◆ The input
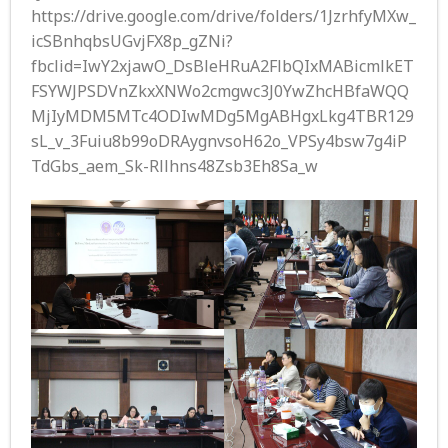
https://drive.google.com/drive/folders/1JzrhfyMXw_
icSBnhqbsUGvjFX8p_gZNi?
fbclid=IwY2xjawO_DsBleHRuA2FlbQIxMABicmlkET
FSYWJPSDVnZkxXNWo2cmgwc3J0YwZhcHBfaWQQ
MjIyMDM5MTc4ODIwMDg5MgABHgxLkg4TBR129
sL_v_3Fuiu8b99oDRAygnvsoH62o_VPSy4bsw7g4iP
TdGbs_aem_Sk-Rllhns48Zsb3Eh8Sa_w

◆ Exercise brief
Pictures aren't part of the copy; return each record above exactly.

◆ Solution for this exercise
https://drive.google.com/drive/folders/1JzrhfyMXw_
icSBnhqbsUGvjFX8p_gZNi?
fbclid=IwY2xjawO_DsBleHRuA2FlbQIxMABicmlkET
FSYWJPSDVnZkxXNWo2cmgwc3J0YwZhcHBfaWQQ
MjIyMDM5MTc4ODIwMDg5MgABHgxLkg4TBR129
sL_v_3Fuiu8b99oDRAygnvsoH62o_VPSy4bsw7g4iP
TdGbs_aem_Sk-Rllhns48Zsb3Eh8Sa_w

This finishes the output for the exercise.